If the idea that Salesforce is a “wonderful company” sounds familiar, that’s because you may recall that in 2015, the company’s CEO, Marc Benioff, conducted a compensation audit to determine whether there was a gender pay gap among Salesforce employees. He publicly announced the initiative, putting his company’s reputation on the line; moreover, when he discovered that there was indeed a pay gap, he put a plan in place (with $3 million in funding) to fix it.
Salesforce’s commitment to equality didn’t stop there. This past spring, the company announced that it spent another $3 million to help close the gender pay gap. In an Equal Pay Assessment update that was published in April, Cindy Robbins, Salesforce’s president and chief people officer, wrote, “At Salesforce, equality is a core value, and we’re taking action to advance equality across four key areas: equal pay, equal opportunity, equal education and equal rights. This year, we increased the scope of our [equal pay] assessment, evaluating salaries, as well as bonuses globally. We also looked at differences in pay for not only gender, but also race and ethnicity in the U.S.”
Robbins added that “Eleven percent of employees received adjustments following our second assessment, and Salesforce spent approximately $3 million to address any unexplained differences in pay. All salary changes for employees were made on April 1, 2017.”
Salesforce’s unwavering devotion to gender equality, is, unsurprisingly, a hit with employees. One woman who reviewed her work experience on Fairygodboss reported that her “CEO is very forward-thinking and promotes diversity.”
Another explained how Salesforce’s commitment to equal pay has played a large role in why she feels so good about her job: “This is a company that has set the standard for gender equality and equal pay for employees. We were the first company, in the world, to do a comprehensive survey of over 25k employees to ensure that women and men were paid fairly. That is the icing on the multi-layered cake.”
Yet another employee agreed; in reviewing Salesforce on Fairygodboss, she wrote: “Salesforce is a great place for women.

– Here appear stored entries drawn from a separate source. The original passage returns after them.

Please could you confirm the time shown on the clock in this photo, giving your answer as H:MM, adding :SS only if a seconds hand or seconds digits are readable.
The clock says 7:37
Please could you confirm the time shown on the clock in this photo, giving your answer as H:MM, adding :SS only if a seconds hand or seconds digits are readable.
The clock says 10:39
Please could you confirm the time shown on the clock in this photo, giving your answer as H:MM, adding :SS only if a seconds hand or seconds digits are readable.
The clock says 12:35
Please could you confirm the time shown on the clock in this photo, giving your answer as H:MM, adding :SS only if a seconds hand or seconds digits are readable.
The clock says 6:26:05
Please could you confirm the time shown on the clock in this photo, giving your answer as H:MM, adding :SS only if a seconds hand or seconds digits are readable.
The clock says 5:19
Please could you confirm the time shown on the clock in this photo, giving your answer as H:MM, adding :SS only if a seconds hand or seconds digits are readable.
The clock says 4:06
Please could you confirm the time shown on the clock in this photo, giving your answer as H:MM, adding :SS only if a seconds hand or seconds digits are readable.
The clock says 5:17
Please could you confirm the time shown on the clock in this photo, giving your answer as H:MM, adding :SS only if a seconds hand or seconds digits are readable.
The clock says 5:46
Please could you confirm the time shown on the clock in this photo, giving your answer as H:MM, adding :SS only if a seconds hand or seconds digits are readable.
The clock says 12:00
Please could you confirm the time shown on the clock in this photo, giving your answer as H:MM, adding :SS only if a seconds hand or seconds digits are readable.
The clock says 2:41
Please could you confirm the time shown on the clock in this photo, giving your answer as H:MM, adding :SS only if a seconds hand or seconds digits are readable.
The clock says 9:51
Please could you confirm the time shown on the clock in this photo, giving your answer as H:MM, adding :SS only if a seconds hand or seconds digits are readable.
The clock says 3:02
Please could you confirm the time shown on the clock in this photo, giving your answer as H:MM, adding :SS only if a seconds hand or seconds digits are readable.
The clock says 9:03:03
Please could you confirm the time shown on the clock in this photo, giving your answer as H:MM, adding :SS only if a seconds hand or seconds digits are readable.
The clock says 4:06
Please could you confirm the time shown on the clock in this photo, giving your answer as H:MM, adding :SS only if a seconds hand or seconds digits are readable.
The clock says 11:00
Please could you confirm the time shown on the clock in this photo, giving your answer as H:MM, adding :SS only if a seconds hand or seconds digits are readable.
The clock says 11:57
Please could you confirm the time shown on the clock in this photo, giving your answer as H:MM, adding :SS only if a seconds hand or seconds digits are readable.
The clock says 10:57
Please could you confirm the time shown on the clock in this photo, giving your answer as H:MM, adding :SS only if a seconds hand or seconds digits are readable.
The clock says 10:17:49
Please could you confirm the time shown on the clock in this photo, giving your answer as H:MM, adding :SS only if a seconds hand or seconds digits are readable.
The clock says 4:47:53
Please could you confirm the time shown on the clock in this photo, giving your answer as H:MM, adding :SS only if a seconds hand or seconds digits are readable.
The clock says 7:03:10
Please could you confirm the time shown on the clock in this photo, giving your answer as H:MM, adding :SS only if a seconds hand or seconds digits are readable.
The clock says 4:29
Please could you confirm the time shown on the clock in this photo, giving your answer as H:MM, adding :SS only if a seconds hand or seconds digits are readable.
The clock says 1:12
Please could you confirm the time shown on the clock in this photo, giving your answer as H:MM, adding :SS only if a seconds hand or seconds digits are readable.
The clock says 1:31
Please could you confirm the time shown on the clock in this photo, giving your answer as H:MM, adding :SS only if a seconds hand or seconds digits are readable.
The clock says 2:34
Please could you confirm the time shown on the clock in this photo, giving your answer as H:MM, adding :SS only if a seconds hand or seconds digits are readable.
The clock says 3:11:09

Our CEO reviews wages to ensure that there is no gender bias behind pay packets — same money for the same job.”
She added that “Flexibility is fabulous; as long as my job gets done there is plenty of room to be flexible with hours and work location. We have great benefits and culture — every week there is something different in the office to bring staff together.”
Other employees are also pretty big fans of Salesforce’s encouragement of flexible and remote work (how could you not be?!). The company’s leaders understand that when employees and their families are happy and healthy, they can bring their best selves to work every day.
One woman writes on Fairygodboss that she loves being able to work remotely and that she feels very trusted. And building this kind of trust and results-oriented approach — as opposed to one that values facetime, above all else — is such a key in keeping employees energized and productive.
Women at the company also report that while the tech industry is not necessarily known for being the most inclusive or supportive industry for women, “Salesforce sets the bar for women working in tech, and it just keeps getting better.”
One employee explains that there’s “excellent maternity leave; managers [are] helpful to parents’ schedules. As a woman, tell them what you want and most likely they will make it happen. Don’t be afraid to just ask for it.” Having a boss who’s approachable when it comes to these kinds of requests can be such a game-changer (so if you don’t, you should probably take a look at Salesforce’s job openings ASAP).
The bottom line is that when you go to work, you should be treated like the #bosslady you are — and your company should be taking some very clear steps to ensure that your voice, along with everyone else’s, is heard and valued. If you’re not getting those vibes, it’s time to consider working at a place that “wants women to succeed” where “opportunity is everywhere.” You deserve it!